Summary
In contrast to the concluding couplet in the previous sonnet, in which the poet questions the young man’s moral character, now the poet surmises that the youth may be inconstant without knowing it. In this startling reversal, the poet acknowledges the essentially good nature of the youth, who is too beautiful to harbor evil impulses: “For there can live no hatred in thine eye.” However, in the first quatrain, the poet asserts the strong possibility that he is being duped; no matter, he reasons, for the young man’s beauty is more important than his moral character — a shallow and narcissistic assertion that the poet criticized the youth for believing in earlier sonnets.
All pretense is abandoned, and the poet accepts a certain amount of falseness in the relationship, living as the unsuspecting — yet knowing — victim of the youth’s deceit.
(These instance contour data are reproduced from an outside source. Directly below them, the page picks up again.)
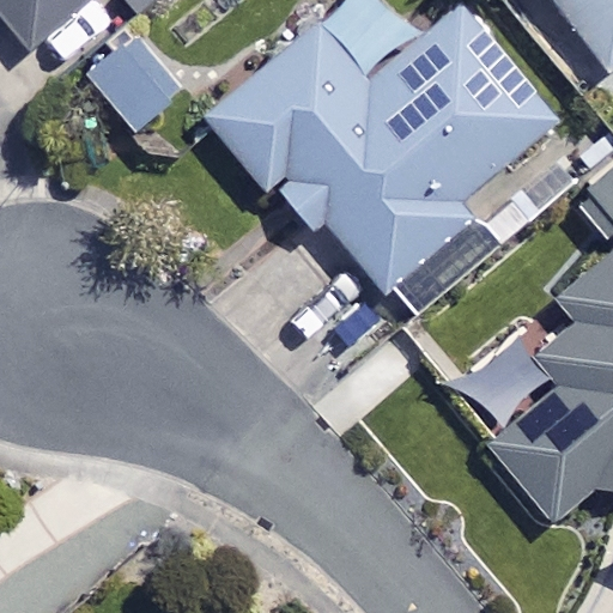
[(0,0),(0,19),(31,55),(95,0),(0,0)]
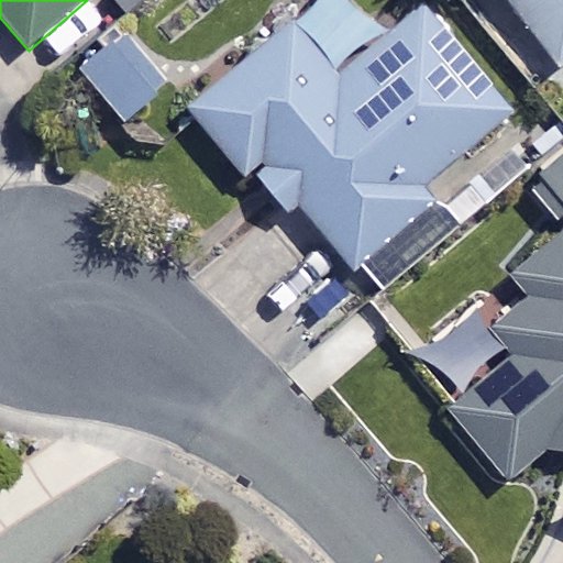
[(385,41),(351,0),(315,0),(188,107),(280,217),(298,201),(355,268),(435,201),(422,186),(518,105),(431,1),(385,41)]
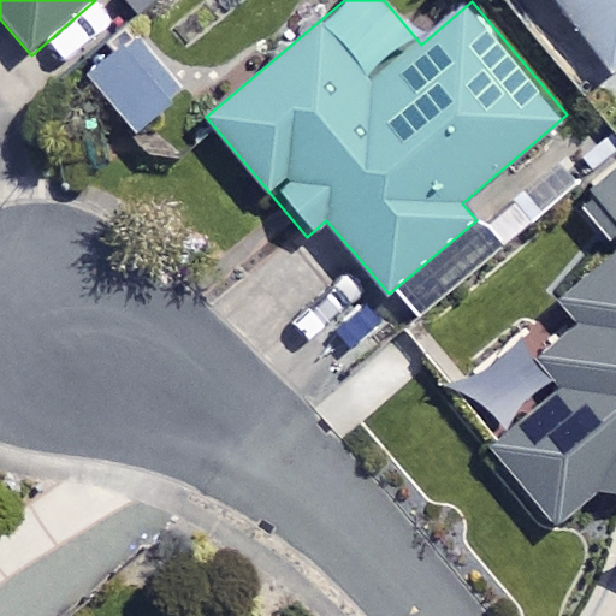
[(615,0),(560,0),(610,70),(615,65),(615,0)]
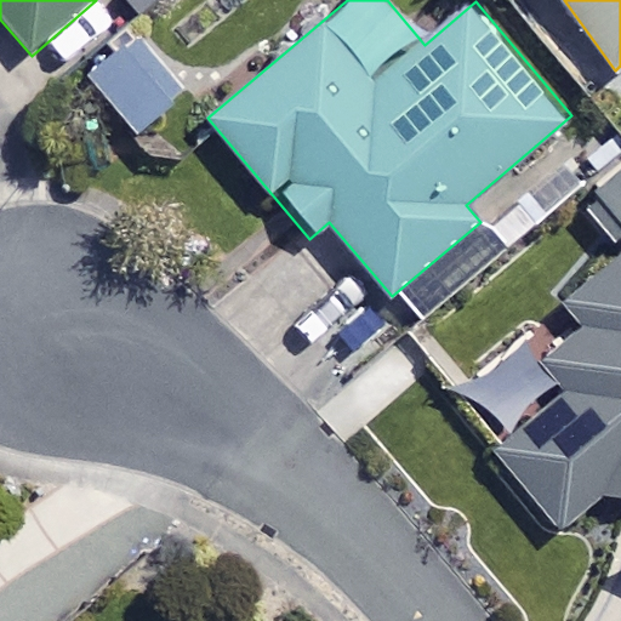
[(184,91),(136,34),(86,75),(134,132),(184,91)]
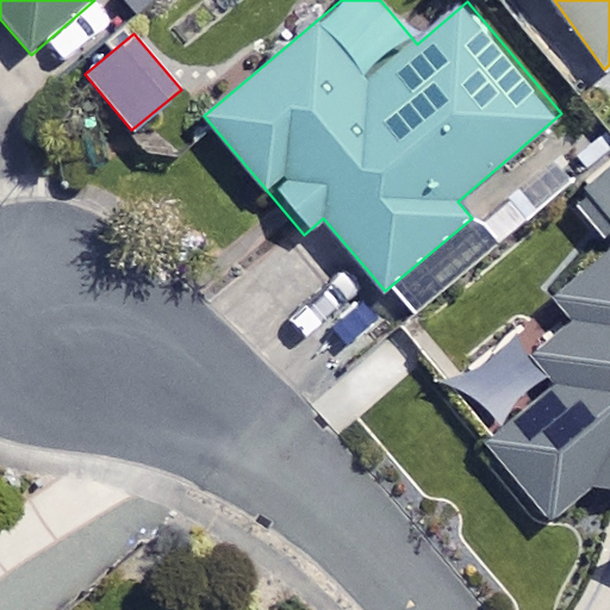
[(609,168),(586,186),(609,219),(609,168)]
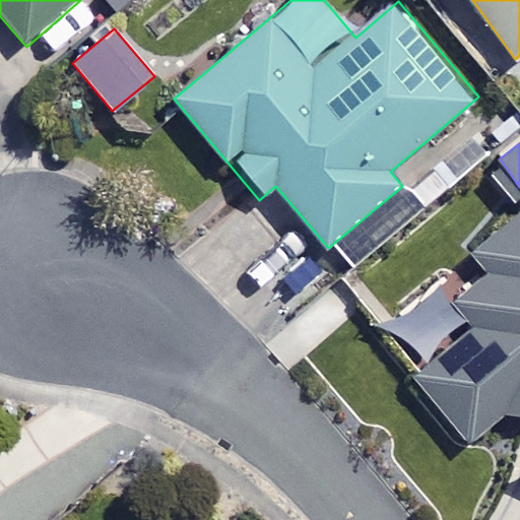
[(519,415),(519,223),(380,339),(468,447),(508,414),(519,415)]
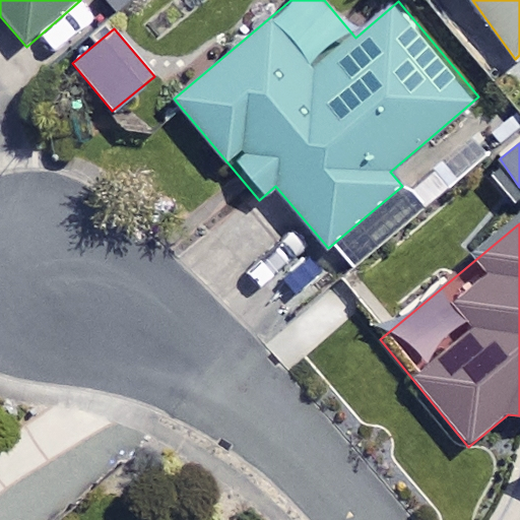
All buildings are outlined.
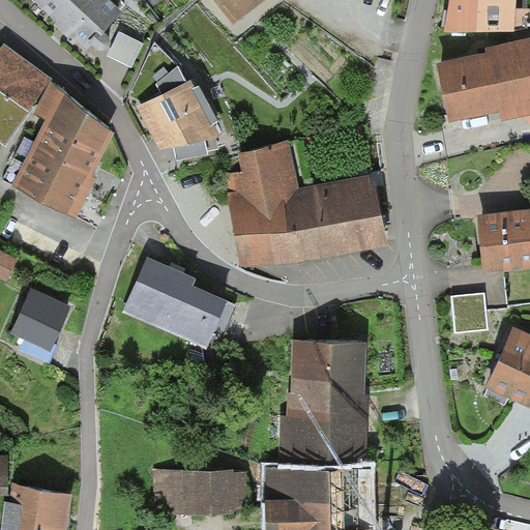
[(31,0),(58,25),(56,27),(63,34),(69,39),(72,36),(87,52),(92,47),(93,48),(95,50),(97,52),(99,53),(102,53),(106,53),(108,51),(110,49),(111,45),(111,42),(110,40),(108,38),(105,35),(122,13),(107,0),(31,0)]
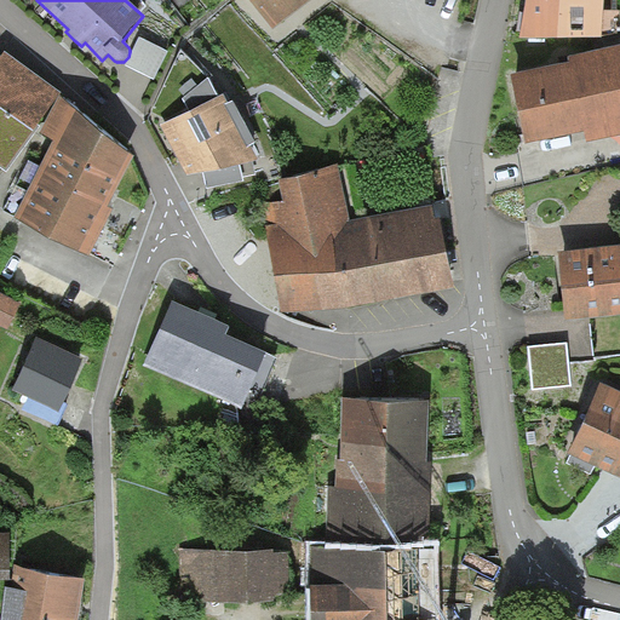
[(314,0),(251,0),(275,30),(314,0)]
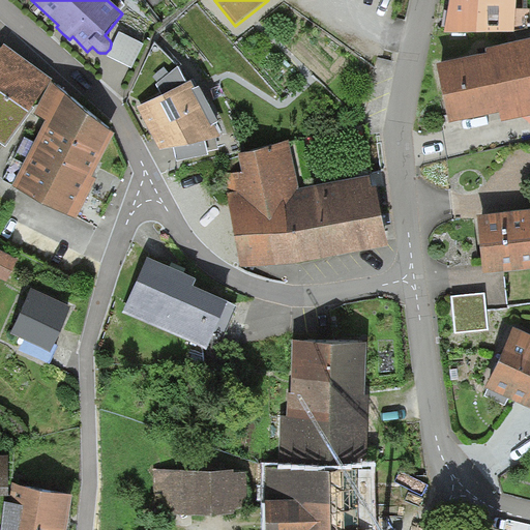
[(512,35),(514,0),(449,0),(444,33),(512,35)]
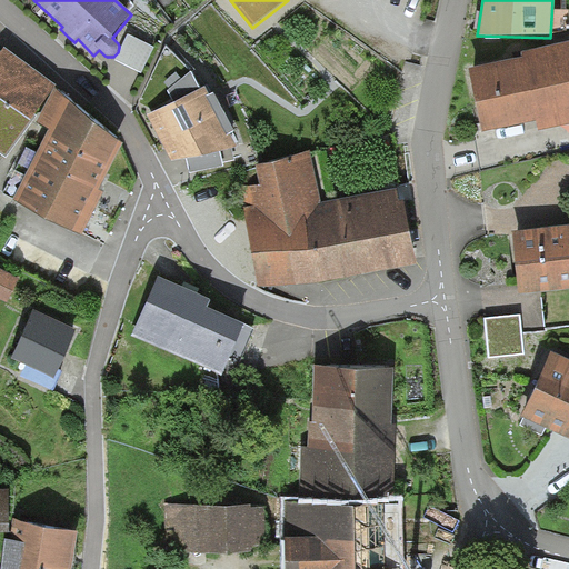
[(155,48),(128,36),(116,61),(141,73),(155,48)]
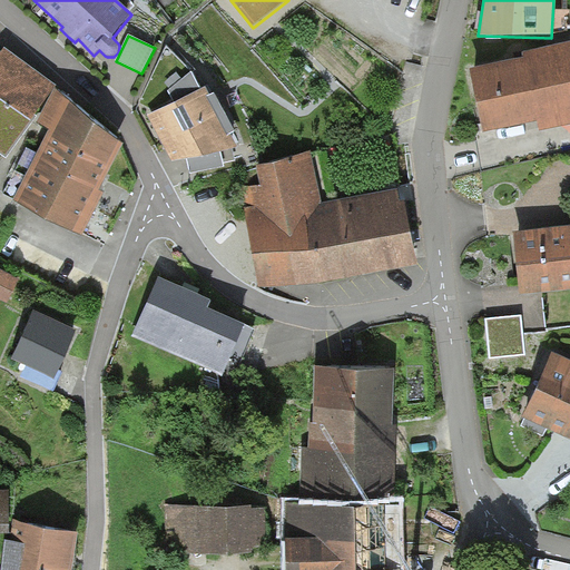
[(523,59),(469,71),(482,135),(538,123),(540,133),(569,125),(569,43),(522,53),(523,59)]
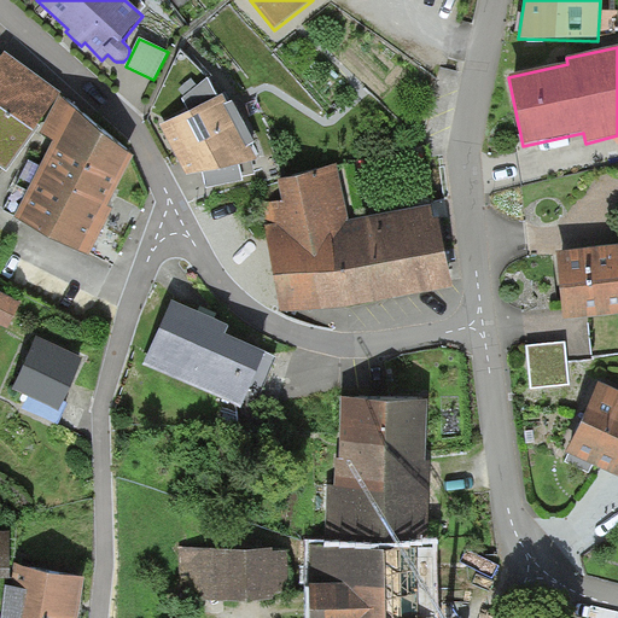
[(60,94),(5,53),(0,59),(0,167),(7,173),(41,127),(39,124),(60,94)]
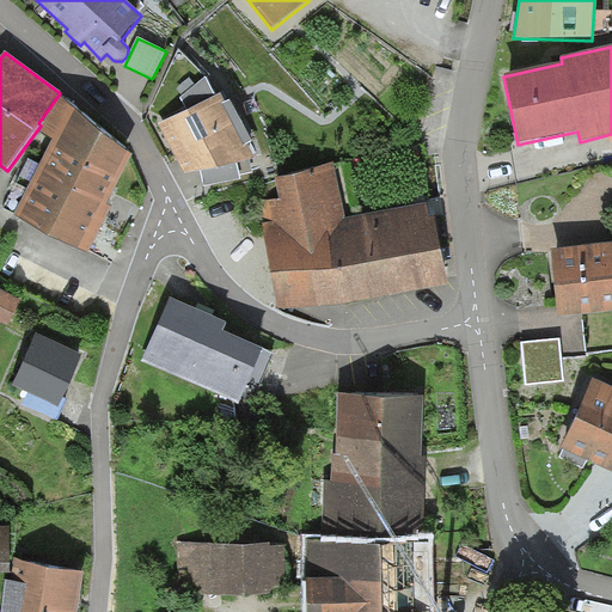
[(182,97),(188,109),(215,96),(206,77),(182,97)]
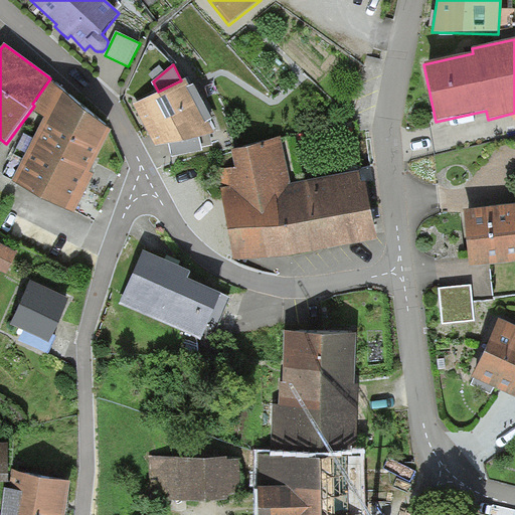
[(158,92),(133,104),(148,131),(157,147),(170,145),(200,140),(214,133),(208,122),(213,119),(194,83),(190,87),(186,78),(181,80),(158,92)]
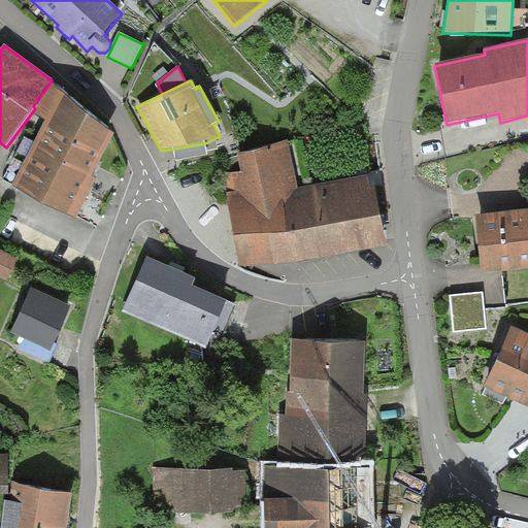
[(114,135),(52,84),(34,113),(46,121),(13,187),(75,220),(97,179),(92,177),(95,171),(114,135)]
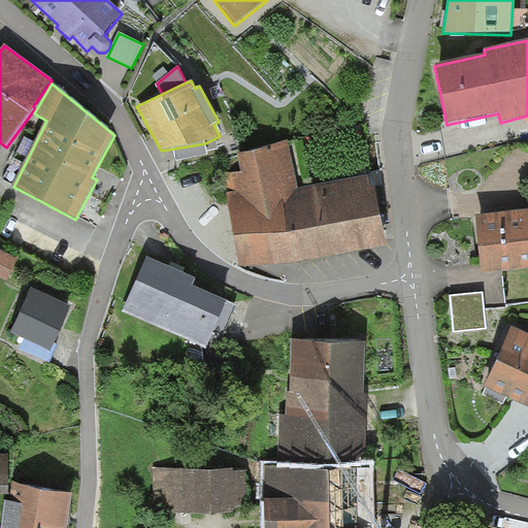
[(286,141),(237,153),(240,172),(223,176),(238,268),(387,246),(370,177),(297,191),(286,141)]
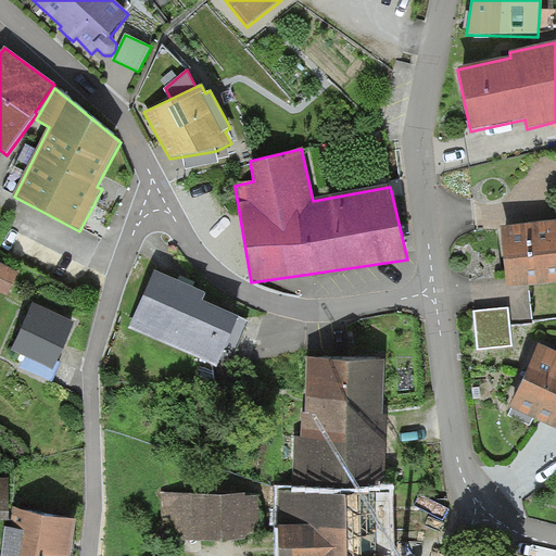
[(218,163),(216,151),(184,156),(186,169),(218,163)]
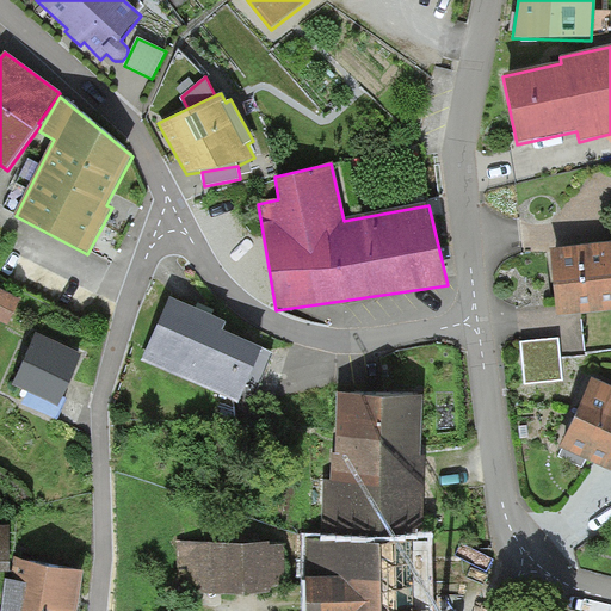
[(610,244),(551,251),(559,318),(610,312),(610,244)]
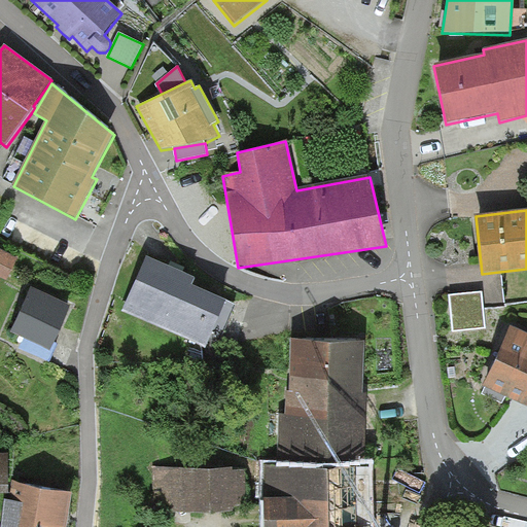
[(18,258),(0,249),(0,277),(6,280),(18,258)]
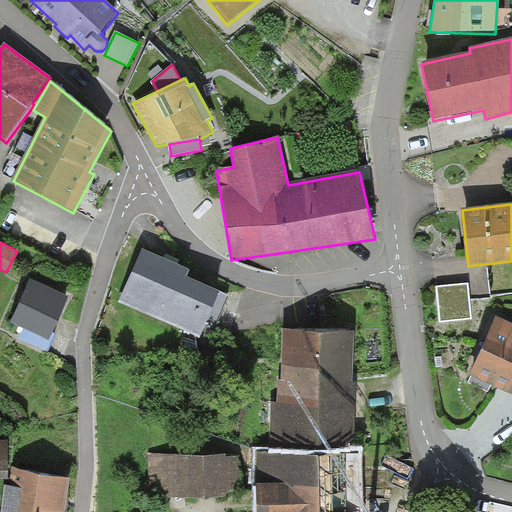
[(190,269),(146,249),(123,300),(199,335),(219,290),(187,276),(190,269)]
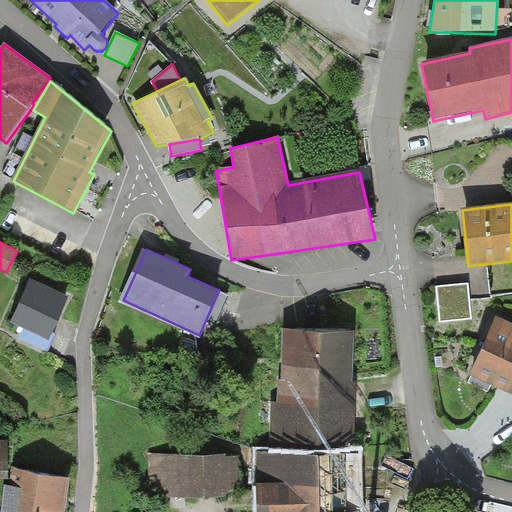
[(68,299),(30,281),(11,324),(49,341),(68,299)]
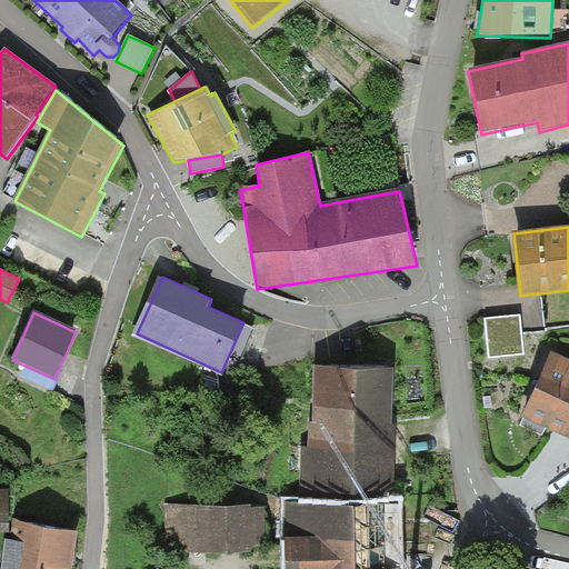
[(521,316),(486,318),(489,357),(525,355),(521,316)]
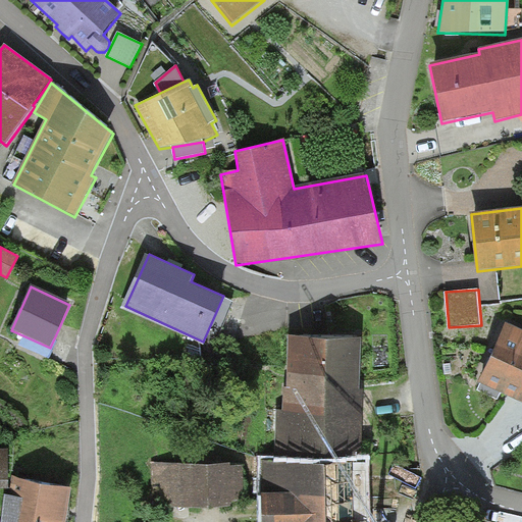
[(521,388),(521,330),(506,323),(478,383),(517,401),(521,388)]
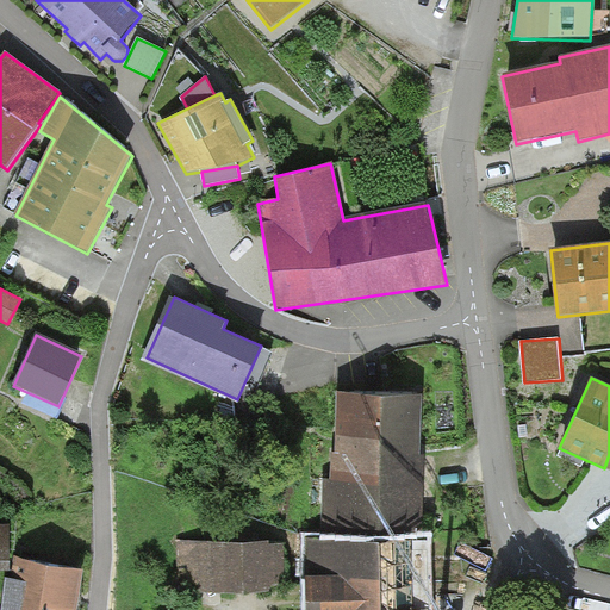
[(422,398),(336,397),(335,456),(330,456),(329,479),(309,479),(307,539),(423,540),(424,458),(421,458),(422,398)]
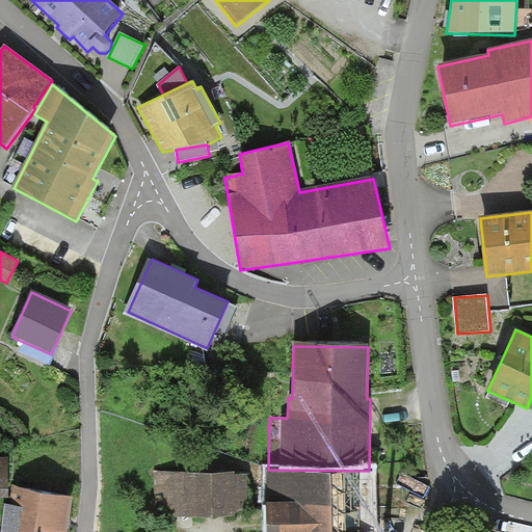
[(9,458),(0,457),(0,499),(8,499),(9,458)]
Because this hypocrisy affects only the youth’s moral character but not his beauty, the poet will love him “Whate’er thy thoughts or thy heart’s workings be.” He acknowledges the risk he is taking in continuing to love the youth’s appearance without being certain just how virtuous the young man is: “How like Eve’s apple doth thy beauty grow / If thy sweet virtue answer not thy show!” Here, the poet is likening the young man to Eve’s apple — a symbol of outward perfection but internal vice: The young man has a beautiful appearance, but he may be morally worm-eaten with vice.